Given exercise ▸ Count the lines in the items below that contain the string "operationType", and reply with only that number.

··· Stored rows ···

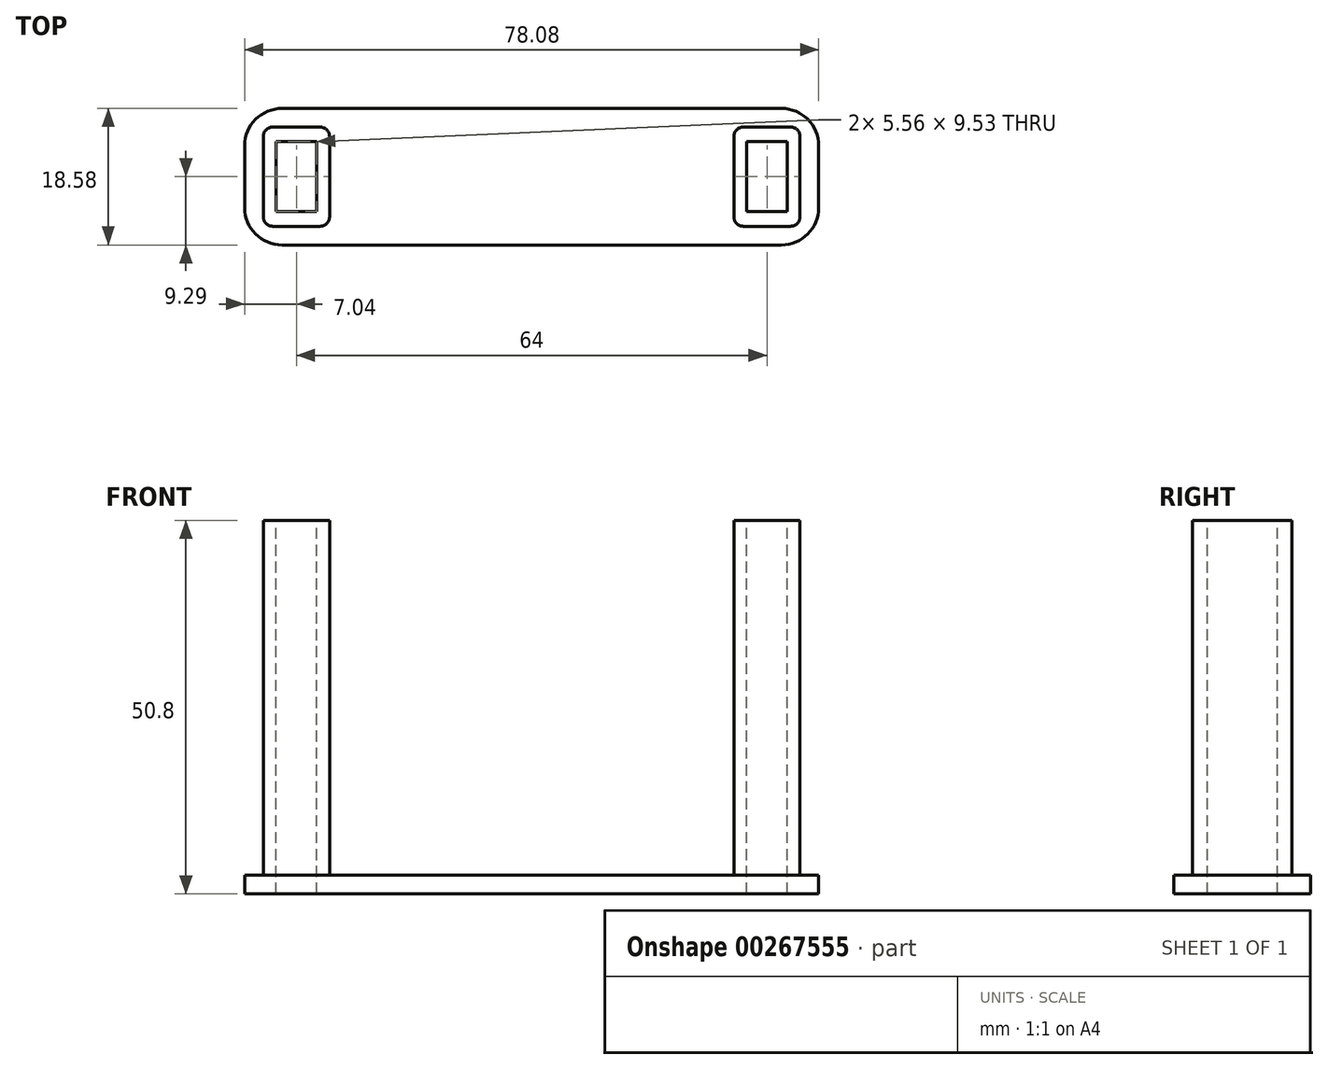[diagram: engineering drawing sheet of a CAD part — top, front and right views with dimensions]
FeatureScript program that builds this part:
annotation { "Feature Type Name" : "Feature", "Feature Type Description" : "" }
export const myFeature = defineFeature(function(context is Context, id is Id, definition is map)
    precondition{}
    {
        {
            var Q0;
            Q0=qCreatedBy(makeId("Top.planeOp"),FACE);
            var sketch = newSketch(context, id + "F0", { "sketchPlane" : qUnion([Q0])});
            skLineSegment(sketch, "E0.bottom", {"start": v(39.04, 9.3) * mm, "end": v(-39.04, 9.3) * mm});
            skLineSegment(sketch, "E0.top", {"start": v(39.04, -9.3) * mm, "end": v(-39.04, -9.3) * mm});
            skLineSegment(sketch, "E0.left", {"start": v(39.04, 9.3) * mm, "end": v(39.04, -9.3) * mm});
            skLineSegment(sketch, "E0.right", {"start": v(-39.04, 9.3) * mm, "end": v(-39.04, -9.3) * mm});
            skPoint(sketch, "E0.middle", {"position": v(0, 0) * mm});
            skSolve(sketch);
        }
        {
            var Q0;
            Q0=makeQuery(id+"F0.imprint","IMPRINT",FACE,{"disambiguationData":[TD([[makeQuery(id+"F0.imprint","IMPRINT",EDGE,{"derivedFrom":sQuery(id+"F0.wireOp",EDGE,"E0.bottom")}),1.0]])]});
            extrude(context, id + "F1", {"entities" : qUnion([Q0]), "depth" : 2.54 * mm});
        }
        {
            var Q0;
            Q0=makeQuery(id+"F1.opExtrude","CAP_FACE",FACE,{"disambiguationData":[OSD([sQuery(id+"F0.wireOp",EDGE,"E0.bottom"),sQuery(id+"F0.wireOp",EDGE,"E0.top"),sQuery(id+"F0.wireOp",EDGE,"E0.left"),sQuery(id+"F0.wireOp",EDGE,"E0.right")])],"isStart":false});
            var sketch = newSketch(context, id + "F2", { "sketchPlane" : qUnion([Q0])});
            skLineSegment(sketch, "E1.bottom", {"start": v(36.5, 6.75) * mm, "end": v(27.5, 6.75) * mm});
            skLineSegment(sketch, "E1.top", {"start": v(36.5, -6.75) * mm, "end": v(27.5, -6.75) * mm});
            skLineSegment(sketch, "E1.left", {"start": v(36.5, 6.75) * mm, "end": v(36.5, -6.75) * mm});
            skLineSegment(sketch, "E1.right", {"start": v(27.5, 6.75) * mm, "end": v(27.5, -6.75) * mm});
            skPoint(sketch, "E1.middle", {"position": v(32, 0) * mm});
            skLineSegment(sketch, "E2.bottom", {"start": v(-27.5, 6.75) * mm, "end": v(-36.5, 6.75) * mm});
            skLineSegment(sketch, "E2.top", {"start": v(-27.5, -6.75) * mm, "end": v(-36.5, -6.75) * mm});
            skLineSegment(sketch, "E2.left", {"start": v(-27.5, 6.75) * mm, "end": v(-27.5, -6.75) * mm});
            skLineSegment(sketch, "E2.right", {"start": v(-36.5, 6.75) * mm, "end": v(-36.5, -6.75) * mm});
            skPoint(sketch, "E2.middle", {"position": v(-32, 0) * mm});
            skSolve(sketch);
        }
        {
            var Q0;
            Q0 = qSketchRegion(id + "F2", true);
            extrude(context, id + "F3", {"entities" : qUnion([Q0]), "operationType" : NewBodyOperationType.ADD, "depth" : 48.26 * mm});
        }
        {
            var Q0;
            Q0=makeQuery(id+"F1.opExtrude","SWEPT_EDGE",EDGE,{"disambiguationData":[OSD([sQuery(id+"F0.wireOp",EDGE,"E0.bottom"),sQuery(id+"F0.wireOp",EDGE,"E0.left")])]});
            var Q1;
            Q1=makeQuery(id+"F1.opExtrude","SWEPT_EDGE",EDGE,{"disambiguationData":[OSD([sQuery(id+"F0.wireOp",EDGE,"E0.top"),sQuery(id+"F0.wireOp",EDGE,"E0.left")])]});
            var Q2;
            Q2=makeQuery(id+"F1.opExtrude","SWEPT_EDGE",EDGE,{"disambiguationData":[OSD([sQuery(id+"F0.wireOp",EDGE,"E0.top"),sQuery(id+"F0.wireOp",EDGE,"E0.right")])]});
            var Q3;
            Q3=makeQuery(id+"F1.opExtrude","SWEPT_EDGE",EDGE,{"disambiguationData":[OSD([sQuery(id+"F0.wireOp",EDGE,"E0.bottom"),sQuery(id+"F0.wireOp",EDGE,"E0.right")])]});
            fillet(context, id + "F4", {"entities" : qUnion([Q0, Q1, Q2, Q3]), "radius" : 5.08 * mm, "tangentPropagation" : true, "allowEdgeOverflow" : false});
        }
        {
            var Q0;
            Q0=makeQuery(id+"F3.opExtrude","SWEPT_EDGE",EDGE,{"disambiguationData":[OSD([sQuery(id+"F2.wireOp",EDGE,"E1.bottom"),sQuery(id+"F2.wireOp",EDGE,"E1.left")])]});
            var Q1;
            Q1=makeQuery(id+"F3.opExtrude","SWEPT_EDGE",EDGE,{"disambiguationData":[OSD([sQuery(id+"F2.wireOp",EDGE,"E1.top"),sQuery(id+"F2.wireOp",EDGE,"E1.left")])]});
            var Q2;
            Q2=makeQuery(id+"F3.opExtrude","SWEPT_EDGE",EDGE,{"disambiguationData":[OSD([sQuery(id+"F2.wireOp",EDGE,"E1.top"),sQuery(id+"F2.wireOp",EDGE,"E1.right")])]});
            var Q3;
            Q3=makeQuery(id+"F3.opExtrude","SWEPT_EDGE",EDGE,{"disambiguationData":[OSD([sQuery(id+"F2.wireOp",EDGE,"E1.bottom"),sQuery(id+"F2.wireOp",EDGE,"E1.right")])]});
            var Q4;
            Q4=makeQuery(id+"F3.opExtrude","SWEPT_EDGE",EDGE,{"disambiguationData":[OSD([sQuery(id+"F2.wireOp",EDGE,"E2.top"),sQuery(id+"F2.wireOp",EDGE,"E2.left")])]});
            var Q5;
            Q5=makeQuery(id+"F3.opExtrude","SWEPT_EDGE",EDGE,{"disambiguationData":[OSD([sQuery(id+"F2.wireOp",EDGE,"E2.top"),sQuery(id+"F2.wireOp",EDGE,"E2.right")])]});
            var Q6;
            Q6=makeQuery(id+"F3.opExtrude","SWEPT_EDGE",EDGE,{"disambiguationData":[OSD([sQuery(id+"F2.wireOp",EDGE,"E2.bottom"),sQuery(id+"F2.wireOp",EDGE,"E2.right")])]});
            var Q7;
            Q7=makeQuery(id+"F3.opExtrude","SWEPT_EDGE",EDGE,{"disambiguationData":[OSD([sQuery(id+"F2.wireOp",EDGE,"E2.bottom"),sQuery(id+"F2.wireOp",EDGE,"E2.left")])]});
            fillet(context, id + "F5", {"entities" : qUnion([Q0, Q1, Q2, Q3, Q4, Q5, Q6, Q7]), "radius" : 1.27 * mm, "tangentPropagation" : true, "allowEdgeOverflow" : false});
        }
        {
            var Q0;
            Q0=makeQuery(id+"F3.opExtrude","CAP_FACE",FACE,{"disambiguationData":[OSD([sQuery(id+"F2.wireOp",EDGE,"E1.bottom"),sQuery(id+"F2.wireOp",EDGE,"E1.top"),sQuery(id+"F2.wireOp",EDGE,"E1.left"),sQuery(id+"F2.wireOp",EDGE,"E1.right")])],"isStart":false});
            var sketch = newSketch(context, id + "F6", { "sketchPlane" : qUnion([Q0])});
            skLineSegment(sketch, "E3.bottom", {"start": v(34.78, 4.76) * mm, "end": v(29.22, 4.76) * mm});
            skLineSegment(sketch, "E3.top", {"start": v(34.78, -4.76) * mm, "end": v(29.22, -4.76) * mm});
            skLineSegment(sketch, "E3.left", {"start": v(34.78, 4.76) * mm, "end": v(34.78, -4.76) * mm});
            skLineSegment(sketch, "E3.right", {"start": v(29.22, 4.76) * mm, "end": v(29.22, -4.76) * mm});
            skPoint(sketch, "E3.middle", {"position": v(32, 0) * mm});
            skSolve(sketch);
        }
        {
            var Q0;
            Q0=makeQuery(id+"F6.imprint","IMPRINT",FACE,{"disambiguationData":[TD([[makeQuery(id+"F6.imprint","IMPRINT",EDGE,{"derivedFrom":sQuery(id+"F6.wireOp",EDGE,"E3.bottom")}),1.0]])]});
            extrude(context, id + "F7", {"entities" : qUnion([Q0]), "operationType" : NewBodyOperationType.REMOVE, "oppositeDirection" : true, "depth" : 76.2 * mm});
        }
        {
            var Q0;
            Q0=makeQuery(id+"F3.opExtrude","CAP_FACE",FACE,{"disambiguationData":[OSD([sQuery(id+"F2.wireOp",EDGE,"E2.bottom"),sQuery(id+"F2.wireOp",EDGE,"E2.top"),sQuery(id+"F2.wireOp",EDGE,"E2.left"),sQuery(id+"F2.wireOp",EDGE,"E2.right")])],"isStart":false});
            var sketch = newSketch(context, id + "F8", { "sketchPlane" : qUnion([Q0])});
            skLineSegment(sketch, "E4.bottom", {"start": v(-29.22, 4.76) * mm, "end": v(-34.78, 4.76) * mm});
            skLineSegment(sketch, "E4.top", {"start": v(-29.22, -4.76) * mm, "end": v(-34.78, -4.76) * mm});
            skLineSegment(sketch, "E4.left", {"start": v(-29.22, 4.76) * mm, "end": v(-29.22, -4.76) * mm});
            skLineSegment(sketch, "E4.right", {"start": v(-34.78, 4.76) * mm, "end": v(-34.78, -4.76) * mm});
            skPoint(sketch, "E4.middle", {"position": v(-32, 0) * mm});
            skSolve(sketch);
        }
        {
            var Q0;
            Q0=makeQuery(id+"F8.imprint","IMPRINT",FACE,{"disambiguationData":[TD([[makeQuery(id+"F8.imprint","IMPRINT",EDGE,{"derivedFrom":sQuery(id+"F8.wireOp",EDGE,"E4.bottom")}),1.0]])]});
            extrude(context, id + "F9", {"entities" : qUnion([Q0]), "operationType" : NewBodyOperationType.REMOVE, "oppositeDirection" : true, "depth" : 76.2 * mm});
        }
    });
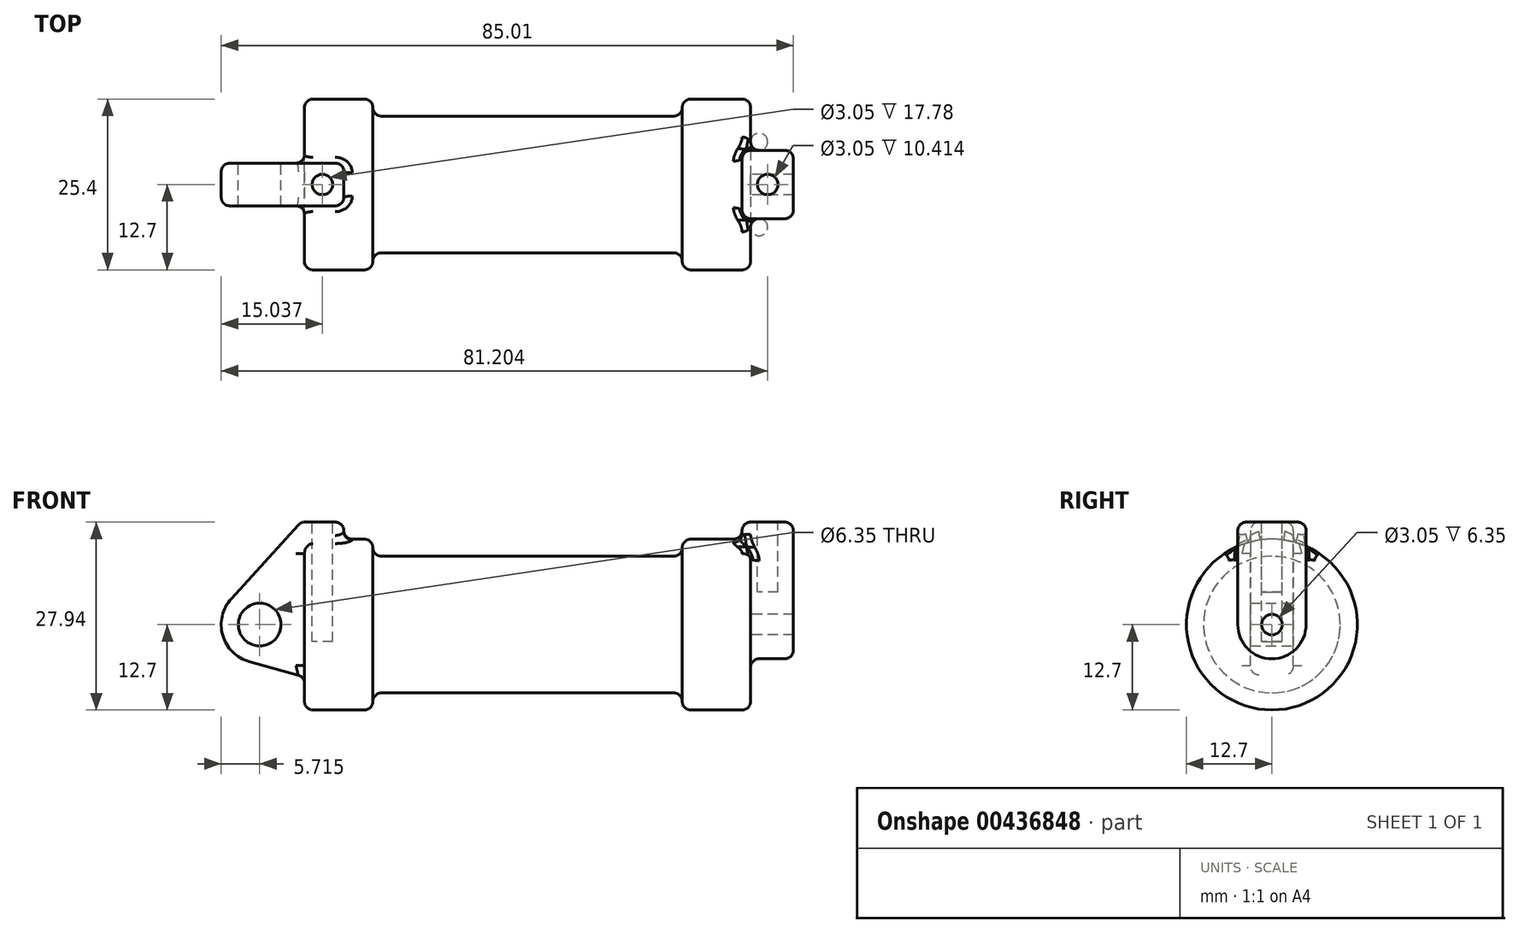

···

The reply ▸ 3